Mike Dias

Data Engineer, Atlassian

Mike Dias is a data engineer at Atlassian, making the move from Sao Paulo to Sydney to manage the data ingestion pipeline for Atlassian’s on-premise products. Prior to Atlassian, Mike built real-time streaming pipelines for an e-commerce retailer. He is an extremely fit long-distance runner, cooks a mean barbecue and loves to explore Sydney.
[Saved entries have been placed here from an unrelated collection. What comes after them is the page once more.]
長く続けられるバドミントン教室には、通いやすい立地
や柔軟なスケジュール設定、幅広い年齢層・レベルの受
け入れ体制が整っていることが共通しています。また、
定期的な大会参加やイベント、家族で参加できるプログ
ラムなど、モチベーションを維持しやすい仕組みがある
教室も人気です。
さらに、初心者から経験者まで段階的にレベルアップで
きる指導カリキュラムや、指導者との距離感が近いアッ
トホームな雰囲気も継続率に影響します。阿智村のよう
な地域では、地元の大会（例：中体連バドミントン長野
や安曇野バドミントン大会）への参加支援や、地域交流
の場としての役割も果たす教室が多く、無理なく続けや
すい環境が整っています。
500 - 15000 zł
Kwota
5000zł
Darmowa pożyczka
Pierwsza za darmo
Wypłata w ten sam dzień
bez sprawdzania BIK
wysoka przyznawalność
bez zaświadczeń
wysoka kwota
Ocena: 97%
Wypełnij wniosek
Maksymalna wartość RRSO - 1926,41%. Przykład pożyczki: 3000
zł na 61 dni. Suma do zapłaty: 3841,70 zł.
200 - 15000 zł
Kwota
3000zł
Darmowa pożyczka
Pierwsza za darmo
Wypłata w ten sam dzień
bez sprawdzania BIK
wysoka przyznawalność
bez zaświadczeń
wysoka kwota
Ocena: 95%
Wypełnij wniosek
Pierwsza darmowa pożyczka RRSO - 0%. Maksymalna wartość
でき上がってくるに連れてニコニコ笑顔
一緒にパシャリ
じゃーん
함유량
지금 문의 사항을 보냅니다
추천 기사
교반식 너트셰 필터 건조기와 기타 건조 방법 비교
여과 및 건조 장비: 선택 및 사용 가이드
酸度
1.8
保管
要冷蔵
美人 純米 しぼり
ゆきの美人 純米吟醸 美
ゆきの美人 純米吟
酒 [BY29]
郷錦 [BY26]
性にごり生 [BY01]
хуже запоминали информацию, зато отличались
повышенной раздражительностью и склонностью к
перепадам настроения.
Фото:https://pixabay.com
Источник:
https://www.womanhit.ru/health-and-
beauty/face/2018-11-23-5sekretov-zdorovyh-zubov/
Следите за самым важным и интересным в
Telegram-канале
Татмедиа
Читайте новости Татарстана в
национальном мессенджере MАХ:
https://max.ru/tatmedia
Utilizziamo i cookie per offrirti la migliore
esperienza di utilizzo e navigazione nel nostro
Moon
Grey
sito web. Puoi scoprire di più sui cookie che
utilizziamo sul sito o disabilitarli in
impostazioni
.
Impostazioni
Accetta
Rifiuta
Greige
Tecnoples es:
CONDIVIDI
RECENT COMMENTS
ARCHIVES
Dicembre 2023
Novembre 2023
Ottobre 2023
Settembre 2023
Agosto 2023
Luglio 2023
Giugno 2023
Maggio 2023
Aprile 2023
Building Understanding Out of Incomplete and Biased Datasets using Machine Learning and DatabricksSummit 2020

At Atlassian, product analytics exists to help our teams build better products by capturing and describing in-product behaviour. Within our on-premise products, only a subset of customers choose to send us anonymised event data, meaning we have an incomplete and biased dataset. In this world, something as simple as 'what percentage of customers use feature X' then becomes a non-trivial estimation task. This world becomes further complex when a metric is subadditive, such as estimating distinct users of a product feature, where one user using the feature on multiple (and possibly unknown) instances should be counted as only one user and our methodology needs to account for this. In this talk, we'll dive into our estimation methods and adjustments we make for various metrics, providing an accessible guide to operating in this environment. We'll also discuss how we democratixed these estimation methods, allowing any stakeholder who can write a query to immediately access our models and create accurate and consistent estimates.